沖の洲病院 婦人科 高橋 久壽(徳島市城東町1丁目)

 相談者は、子宮内膜症についてかなりの知識をお持ちのようですが、初歩的な知識を必要としている読者にも理解できるよう簡単に解説し、後で質問に回答しましょう。


【子宮内膜症とは】

 子宮内膜(子宮の内面を覆っている粘膜で、女性ホルモンにより増殖し、月経とともに脱落を繰り返す組織)とよく似た組織が、子宮内膜以外の場所で、内膜組織と同じように増殖と出血を繰り返します。そして小さな血液の塊(凝血塊)をつくり、周囲との癒着を生じて、さまざまな障害を起こす疾患です。

【診断法】

 問診により、月経痛、性交痛、月経過多や不妊(子宮内膜症は不妊症患者の約50%にみられる)などの症状と、内診によりある程度の診断はつきますが、確定診断ではありません。
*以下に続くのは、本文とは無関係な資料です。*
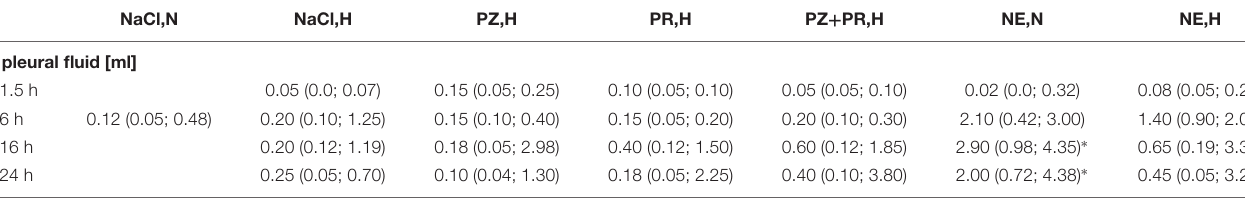
TABLE 3 | Effects of hypoxia and/or adrenergic and antiadrenergic treatment on the amount of pleural fluid.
 図の<1><3><5>のような進んだ病変は、超音波検査やMRIで診断できますが、初期病変の診断は、どうしても腹腔鏡(ふっくうきょう)検査によらなければなりません。

【治療の方法】

 (1)鎮痛剤の使用による対症療法で経過観察(2)排卵抑制。この治療は最もよく使われていますが、副作用が強いことや高価なことに加え、この治療を中止すると、数カ月を過ぎるころより再発を繰り返すなどの欠点があります。またピルも効果があり古くから使われていますが、保険の適用がないので使用が制限されています(3)病巣の除去のみの保存手術か子宮と卵巣部分摘出による根治手術。最近では内視鏡手術がよく行われています。
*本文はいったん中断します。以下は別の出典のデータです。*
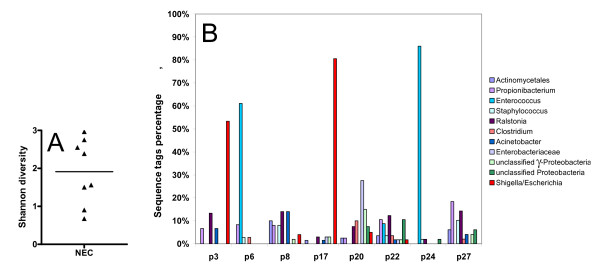
Overview and diversity of the bacterial composition by clone library analysis. a) Shannon's diversity index on phylum level divided the NEC infants in two groups. This difference could not be explained by antibiotic treatments or the severity of the necrotizing enterocolitis b) The bacterial 16S rRNA gene composition from each of the eight necrotic intestinal tissue samples. Bacterial groups whose abundance were more than 10% in any sample are shown as bars. Enterococcus and Escherichia spp. were the most abundant in the samples with a low Shannon diversity index where Ralstonia sp. was the most frequent group of species in the samples with a high Shannon index.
 さて、質問のお答えですが、最も重要なことは、現在どの程度まで症状が進んでいるかを正確に診断してもらうことです。それによって治療法が決まると思います。相談者は薬の強い副作用を体験されているようですが、薬を選択するとなると、閉経までの約10年間、副作用に耐え、薬の使用と休薬を繰り返すことになります。

 すでに子どもに恵まれていますので、もし図の<1><3><5>のような病巣があれば、前で述べた手術療法を選択すべきでしょう。具体的には<1>については、内視鏡手術による卵巣のう腫のみを摘出、また<3>と<5>は、子宮全摘出術がよいと思います。

 選択を迷うときには、複数の医師と十分な意見交換(セカンドオピニオン)をされることをお勧めします。

 子宮内膜症からほかの病気になる可能性ですが、チョコレートのう腫から1%以下の頻度で卵巣がんが発生します。また、直腸へ浸入した病巣からは、がんの発生がある報告もありますので、定期的な検診が必要です。